Crispy

Kepala BNPT Punya Strategi Kalahkan Kelompok Terorisme di Medsos

“Teknik ini menjadi salah satu upaya penting mengubah pola pikir seseorang dan mendidiknya untuk kritis dalam memilah baik buruk dalam kehidupan”

JAKARTA – Kelompok ideologi radikal kerap menggunakan teks agama dalam memengaruhi masyarakat dan menjalankan aksi jihad. Karenanya, strategi komunikasi perlu dirancang untuk menyelamatkan mereka dari provokasi, propaganda, ideologi radikal, terorisme.

Demikian dikatakan Kepala Badan Nasional Penanggulangan Terorisme (BNPT), Komjen Pol Boy Rafli Amar, dalam webinar, Minggu (9/5/2021).
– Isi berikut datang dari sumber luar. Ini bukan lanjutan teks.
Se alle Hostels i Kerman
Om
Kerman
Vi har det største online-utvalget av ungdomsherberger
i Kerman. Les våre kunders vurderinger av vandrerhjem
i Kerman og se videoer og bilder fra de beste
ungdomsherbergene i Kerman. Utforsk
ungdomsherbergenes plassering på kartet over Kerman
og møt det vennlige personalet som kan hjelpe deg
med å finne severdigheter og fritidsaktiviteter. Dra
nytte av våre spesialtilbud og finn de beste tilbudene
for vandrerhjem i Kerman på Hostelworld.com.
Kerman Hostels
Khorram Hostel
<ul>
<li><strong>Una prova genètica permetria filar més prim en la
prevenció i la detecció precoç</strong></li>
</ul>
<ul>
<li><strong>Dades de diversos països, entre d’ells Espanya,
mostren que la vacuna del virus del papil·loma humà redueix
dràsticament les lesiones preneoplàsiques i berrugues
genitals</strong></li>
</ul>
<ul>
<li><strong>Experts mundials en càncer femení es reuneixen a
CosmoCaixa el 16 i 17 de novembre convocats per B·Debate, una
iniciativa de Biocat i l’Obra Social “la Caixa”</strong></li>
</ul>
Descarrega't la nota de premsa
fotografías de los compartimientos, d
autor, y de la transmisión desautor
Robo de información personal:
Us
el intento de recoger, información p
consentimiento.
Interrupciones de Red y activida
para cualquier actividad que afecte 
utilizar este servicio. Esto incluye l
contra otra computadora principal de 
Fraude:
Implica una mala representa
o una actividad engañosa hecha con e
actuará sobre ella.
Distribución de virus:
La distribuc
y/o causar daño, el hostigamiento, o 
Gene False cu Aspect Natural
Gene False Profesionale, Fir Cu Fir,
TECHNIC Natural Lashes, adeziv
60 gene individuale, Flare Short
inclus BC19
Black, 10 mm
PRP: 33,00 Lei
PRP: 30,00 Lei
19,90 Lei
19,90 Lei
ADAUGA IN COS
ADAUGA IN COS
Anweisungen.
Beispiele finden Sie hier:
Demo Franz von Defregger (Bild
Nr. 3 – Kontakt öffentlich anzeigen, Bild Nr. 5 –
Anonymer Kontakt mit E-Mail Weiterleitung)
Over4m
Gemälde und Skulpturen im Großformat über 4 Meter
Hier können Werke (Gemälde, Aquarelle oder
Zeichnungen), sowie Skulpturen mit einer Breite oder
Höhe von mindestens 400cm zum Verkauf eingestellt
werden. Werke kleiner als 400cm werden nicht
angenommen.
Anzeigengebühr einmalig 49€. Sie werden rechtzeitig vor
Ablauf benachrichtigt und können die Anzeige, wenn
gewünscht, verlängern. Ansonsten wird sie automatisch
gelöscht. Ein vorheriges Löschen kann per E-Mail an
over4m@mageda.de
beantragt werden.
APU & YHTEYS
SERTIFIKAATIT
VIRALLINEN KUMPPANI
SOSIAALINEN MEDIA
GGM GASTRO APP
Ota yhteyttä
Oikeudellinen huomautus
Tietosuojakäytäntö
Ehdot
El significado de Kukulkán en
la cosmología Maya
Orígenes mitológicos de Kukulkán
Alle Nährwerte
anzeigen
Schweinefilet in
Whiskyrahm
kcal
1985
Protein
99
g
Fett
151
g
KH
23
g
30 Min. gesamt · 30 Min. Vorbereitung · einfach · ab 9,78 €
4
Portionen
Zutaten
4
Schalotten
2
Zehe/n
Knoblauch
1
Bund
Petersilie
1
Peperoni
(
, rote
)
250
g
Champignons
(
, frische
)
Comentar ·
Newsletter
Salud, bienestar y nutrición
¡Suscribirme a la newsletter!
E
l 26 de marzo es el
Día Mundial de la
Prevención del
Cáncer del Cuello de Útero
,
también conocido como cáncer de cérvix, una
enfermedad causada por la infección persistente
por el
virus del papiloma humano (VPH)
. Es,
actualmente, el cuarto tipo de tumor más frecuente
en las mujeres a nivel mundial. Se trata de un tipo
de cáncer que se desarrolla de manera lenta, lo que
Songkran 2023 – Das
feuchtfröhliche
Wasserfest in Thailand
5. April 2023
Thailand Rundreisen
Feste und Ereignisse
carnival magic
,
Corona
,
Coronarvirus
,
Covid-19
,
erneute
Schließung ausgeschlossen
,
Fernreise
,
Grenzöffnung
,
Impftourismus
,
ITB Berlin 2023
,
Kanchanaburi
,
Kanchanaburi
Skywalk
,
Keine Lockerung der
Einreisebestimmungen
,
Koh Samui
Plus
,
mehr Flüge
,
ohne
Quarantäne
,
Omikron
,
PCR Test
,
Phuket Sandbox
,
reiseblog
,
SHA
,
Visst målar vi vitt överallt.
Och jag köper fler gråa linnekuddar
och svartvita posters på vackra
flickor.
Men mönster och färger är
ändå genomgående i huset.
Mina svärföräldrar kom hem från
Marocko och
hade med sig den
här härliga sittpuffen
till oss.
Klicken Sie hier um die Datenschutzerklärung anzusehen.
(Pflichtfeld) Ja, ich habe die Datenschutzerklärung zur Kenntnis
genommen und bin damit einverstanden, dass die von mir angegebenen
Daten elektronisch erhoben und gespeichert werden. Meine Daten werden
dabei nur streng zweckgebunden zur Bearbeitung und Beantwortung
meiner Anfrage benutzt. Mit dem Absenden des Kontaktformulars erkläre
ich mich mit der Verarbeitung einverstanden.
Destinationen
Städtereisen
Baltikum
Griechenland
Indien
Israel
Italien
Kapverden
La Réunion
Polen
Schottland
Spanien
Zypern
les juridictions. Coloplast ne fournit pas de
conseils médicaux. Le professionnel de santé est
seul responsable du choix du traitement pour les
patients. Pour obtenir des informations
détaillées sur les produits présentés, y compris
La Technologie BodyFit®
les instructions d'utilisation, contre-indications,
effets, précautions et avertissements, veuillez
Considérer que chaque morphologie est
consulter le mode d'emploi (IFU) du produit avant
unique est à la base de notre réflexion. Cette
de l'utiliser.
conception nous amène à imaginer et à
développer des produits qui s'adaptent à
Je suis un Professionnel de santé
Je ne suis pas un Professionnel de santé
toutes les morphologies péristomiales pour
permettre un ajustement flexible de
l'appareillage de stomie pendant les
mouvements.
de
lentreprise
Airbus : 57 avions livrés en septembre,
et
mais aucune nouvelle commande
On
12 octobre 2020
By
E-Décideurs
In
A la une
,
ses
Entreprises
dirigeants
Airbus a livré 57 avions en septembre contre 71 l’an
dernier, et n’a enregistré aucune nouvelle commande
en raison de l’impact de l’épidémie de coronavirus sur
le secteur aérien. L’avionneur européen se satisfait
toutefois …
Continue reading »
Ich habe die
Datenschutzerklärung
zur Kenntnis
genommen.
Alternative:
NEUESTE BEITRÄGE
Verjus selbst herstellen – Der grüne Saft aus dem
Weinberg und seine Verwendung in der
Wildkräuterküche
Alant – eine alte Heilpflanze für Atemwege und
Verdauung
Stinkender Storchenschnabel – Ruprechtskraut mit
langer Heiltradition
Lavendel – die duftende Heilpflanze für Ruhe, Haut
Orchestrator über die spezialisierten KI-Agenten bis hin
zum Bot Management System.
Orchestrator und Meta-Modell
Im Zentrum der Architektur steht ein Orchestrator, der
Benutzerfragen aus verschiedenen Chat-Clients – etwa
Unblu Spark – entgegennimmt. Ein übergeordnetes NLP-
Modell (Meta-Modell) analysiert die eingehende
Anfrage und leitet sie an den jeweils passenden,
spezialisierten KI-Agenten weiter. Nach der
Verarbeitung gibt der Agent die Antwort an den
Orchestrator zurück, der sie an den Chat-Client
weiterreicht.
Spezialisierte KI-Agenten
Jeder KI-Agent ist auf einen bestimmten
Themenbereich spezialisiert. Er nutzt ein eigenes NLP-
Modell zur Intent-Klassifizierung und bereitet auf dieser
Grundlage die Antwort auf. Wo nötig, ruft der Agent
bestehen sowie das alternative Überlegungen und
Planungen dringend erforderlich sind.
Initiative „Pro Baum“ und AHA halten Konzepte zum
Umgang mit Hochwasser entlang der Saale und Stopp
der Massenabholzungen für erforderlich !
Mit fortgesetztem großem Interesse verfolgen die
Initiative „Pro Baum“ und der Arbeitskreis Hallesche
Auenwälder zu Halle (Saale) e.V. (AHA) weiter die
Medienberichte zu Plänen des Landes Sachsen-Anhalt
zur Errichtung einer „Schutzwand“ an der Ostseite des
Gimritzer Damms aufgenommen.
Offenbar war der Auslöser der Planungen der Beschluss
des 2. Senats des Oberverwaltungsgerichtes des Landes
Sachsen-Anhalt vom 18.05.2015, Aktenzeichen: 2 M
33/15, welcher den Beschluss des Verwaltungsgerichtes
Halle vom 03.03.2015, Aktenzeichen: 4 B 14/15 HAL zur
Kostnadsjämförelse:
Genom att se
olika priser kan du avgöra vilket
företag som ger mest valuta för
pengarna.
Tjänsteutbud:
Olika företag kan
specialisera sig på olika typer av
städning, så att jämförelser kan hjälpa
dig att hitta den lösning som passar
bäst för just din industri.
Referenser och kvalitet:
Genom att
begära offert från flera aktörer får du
Menurut dia, strategi komunikasi bukan hanya perlu dilakukan negara. Semua pemangku kepentingan di Tanah Air perlu bergerak agar warga Indonesia bisa hidup damai dalam perbedaan.

“Bangsa kita ini bineka, berbeda tapi tetap satu. Tentunya kita sudah bertekad perbedaan itu harus tidak menjadi sebuah masalah yang mendatangkan keburukan, tapi mendatangkan kebaikan untuk kita semua,” katanya.

Strategi komunikasi perlu dibentuk untuk menghadapi anak bangsa yang beragam dari paparan radikalisme dan intoleransi. Apalagi ideologi berbahaya dapat merugikan diri sendiri, keluarga, negara, dan agama.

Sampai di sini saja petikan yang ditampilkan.